Dollar hurt by Yellen's low rate stance, pound at 5½-year high


The dollar fell against a basket of currencies on Thursday after Federal Reserve chief Janet Yellen reiterated an accommodative monetary policy stance in comments which gave the euro and the yen a lift.

The dollar's weakness lifted the pound to its highest level against the U.S. currency since late 2009 as investors continued to price in expectations for a UK rate hike in the first quarter of next year after strong jobs and wages growth data on Wednesday.

The sterling trade-weighted index hit a 5½-year high .

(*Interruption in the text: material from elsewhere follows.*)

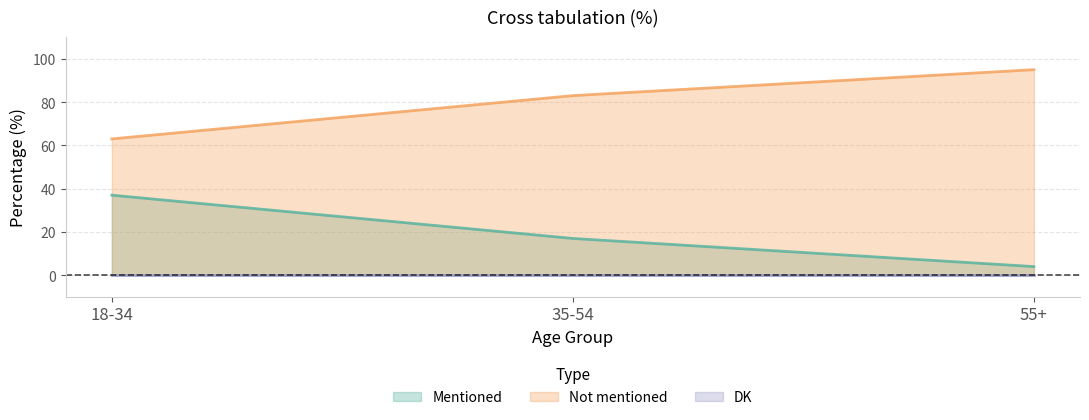

List the labels in order of Not mentioned value, largest first.

55+, 35-54, 18-34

In her second public speech as Federal Reserve Chair, Yellen stressed the need for accommodative policy, citing persistently low inflation and economic slack.

Her dovish remarks offset data suggesting that the U.S. economy was regaining momentum. U.S. industrial production rose at a faster-than-expected clip in March, while the Fed's Beige Book report showed economic activity picked up in recent weeks.

The dollar index was down 0.2 percent at 79.670, dragged down by lower U.S. yields, while the euro was 0.2 percent stronger at $1.3840.

Sterling was up by a similar margin at $1.6830, having hit its highest level since late 2009 in Asian trade at $1.6838.

The dollar down 0.2 percent at 102.03 yen.

"Yellen's comments have hurt the dollar as she has indicated that the Fed is in no hurry to raise rates," said Alvin Tan, currency strategist at Societe Generale.

"With U.S. yields at the bottom of its recent range we expect the dollar to remain soft. Only when yields pick up and the market focuses on rate hikes by the Fed will the dollar start to rally. That we expect sometime in the third quarter of this year."

Thin liquidity

Volumes are expected to fizzle out later in the day with Easter holidays looming. Markets in Tokyo will be open but banks in London, which has the biggest share of daily turnover, will be closed on Friday and Monday.

Nevertheless, according to data from Reuters Matching, trading in dollar/yen was well above its one-month average.

Some investors apparently used comments by Bank of Japan Governor Haruhiko Kuroda as an excuse to buy back the yen, even though his remarks contained nothing new, Ayako Sera, senior market economist at Sumitomo Mitsui Trust Bank said.

The central bank chief said the BOJ would adjust monetary policy when needed but said nothing to indicate that more easing steps would be forthcoming anytime soon.

The euro was flat against the yen at 141.20 but edged up against the dollar with some of its gains linked to demand for an Italian bond from overseas investors, traders said.